## Passage
After a year-long waiver, libraries once again seeking funding

Ronda Wertman
Special to the News Tribune
With a fresh coat of paint, the Burlington Library continues to serve the local community, while joining all the branches of the county library system in seeking needed support for continued programming and operations.

KEYSER - With opportunities and activities for all ages making the libraries in Keyser, Burlington and Fort Ashby vital parts of the local communities, the library system is once again having to reach out to those communities for financial support.

The board of directors for the Mineral County Public Library system recently explained that, in 2020, the library was given a waiver from its required match for state funding due to COVID-19 limitations.

“This waiver from the state made it possible for the system of libraries to continue offering as many services as possible during a national pandemic,” said the library board in a letter to local businesses.

Each year the library system is allocated state funding to assist in its operation; however, in order to receive funding, the library system must match the amount with local funds.

The letter gives this illustration, “If state funding is $90,000 but our local tax (city, county, and BOE funding) and local non-taxed (donations, fees, and fines) income is only $60,000, then the library didn’t make the match. Since the match has a dollar-for-dollar penalty, the following year the state funding would only be $60,000.”

The deadline for the match is June 15, 2021.

“Any cuts to the library budget would be devastating. No one wants to have to cut open hours, staff hours, or staff. All of those things directly affect all the great services the libraries offer to the community,” says Heather Haynes, director of the library system.

During the pandemic, the libraries have been innovative. Once the closure was lifted, staff offered curbside services for patrons and continued to perform vital functions for community members, including making copies, sending faxes, and completing free public notary services.

## Task 1
Say whether each statement agrees with the library funding article. Answer yes or no and quote the words from the article that decide it.
(a) The state gave the library system its waiver in 2021.
(b) A missed match reduces state funding dollar for dollar.
(c) After the closure was lifted, staff offered curbside services.
## Task 2
According to the library funding article, what is the deadline for the match?
## Task 3
Write out the part of the library funding article from "Each year the" up to and including "June 15, 2021.".

## Study material
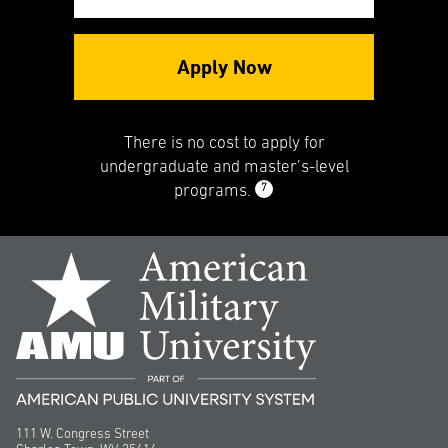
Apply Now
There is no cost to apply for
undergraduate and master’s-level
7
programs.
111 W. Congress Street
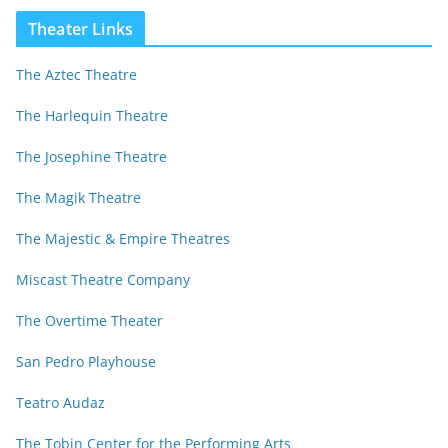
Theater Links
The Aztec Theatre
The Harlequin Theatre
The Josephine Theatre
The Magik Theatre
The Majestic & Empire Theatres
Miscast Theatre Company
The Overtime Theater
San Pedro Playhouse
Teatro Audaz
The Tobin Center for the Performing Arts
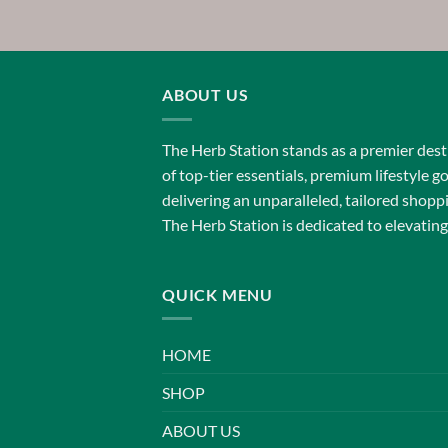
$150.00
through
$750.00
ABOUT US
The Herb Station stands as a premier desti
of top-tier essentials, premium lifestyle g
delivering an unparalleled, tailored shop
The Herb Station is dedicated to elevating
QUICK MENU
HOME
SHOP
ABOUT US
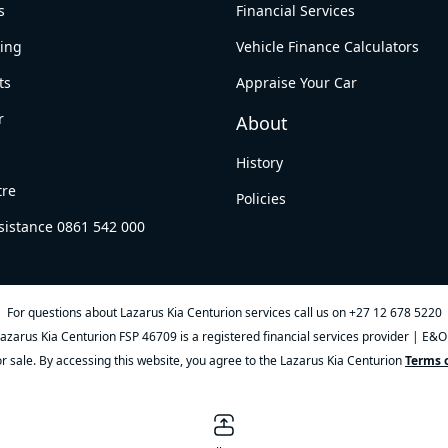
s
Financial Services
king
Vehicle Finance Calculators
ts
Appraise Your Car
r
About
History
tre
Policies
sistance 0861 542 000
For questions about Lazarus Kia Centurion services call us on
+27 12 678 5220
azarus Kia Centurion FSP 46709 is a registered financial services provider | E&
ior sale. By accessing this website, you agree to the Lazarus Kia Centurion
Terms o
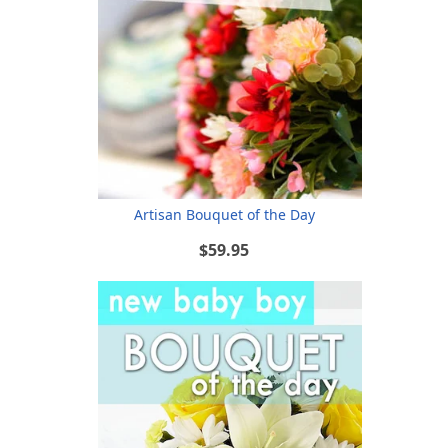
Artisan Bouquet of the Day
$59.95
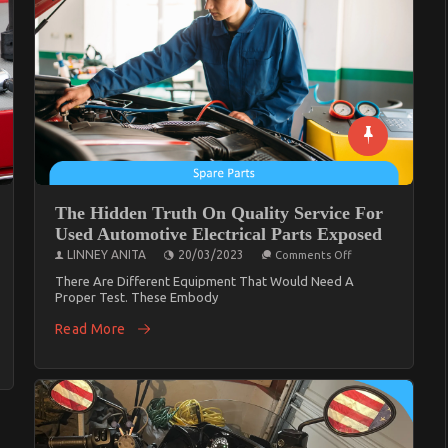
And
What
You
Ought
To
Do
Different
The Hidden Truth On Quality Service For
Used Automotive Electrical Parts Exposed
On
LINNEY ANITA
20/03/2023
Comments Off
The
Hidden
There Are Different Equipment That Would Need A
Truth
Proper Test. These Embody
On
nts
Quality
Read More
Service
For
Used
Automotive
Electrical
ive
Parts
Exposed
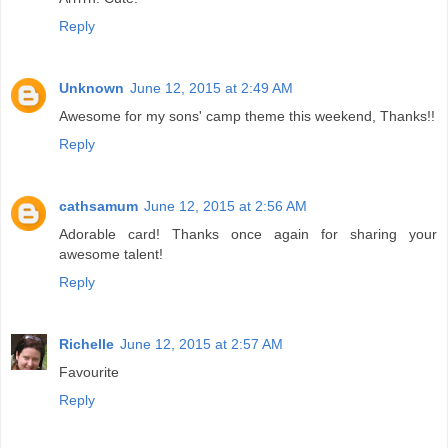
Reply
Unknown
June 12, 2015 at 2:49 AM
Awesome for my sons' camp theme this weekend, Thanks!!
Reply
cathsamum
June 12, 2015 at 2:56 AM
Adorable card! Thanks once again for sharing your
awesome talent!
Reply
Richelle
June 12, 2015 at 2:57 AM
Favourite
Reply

## Exercise output 1
(a) No: "in 2020, the library was given a waiver from its required match for state funding"
(b) Yes: "Since the match has a dollar-for-dollar penalty"
(c) Yes: "Once the closure was lifted, staff offered curbside services for patrons"

## Exercise output 2
The deadline is June 15, 2021.

## Exercise output 3
Each year the library system is allocated state funding to assist in its operation; however, in order to receive funding, the library system must match the amount with local funds.

The letter gives this illustration, “If state funding is $90,000 but our local tax (city, county, and BOE funding) and local non-taxed (donations, fees, and fines) income is only $60,000, then the library didn’t make the match. Since the match has a dollar-for-dollar penalty, the following year the state funding would only be $60,000.”

The deadline for the match is June 15, 2021.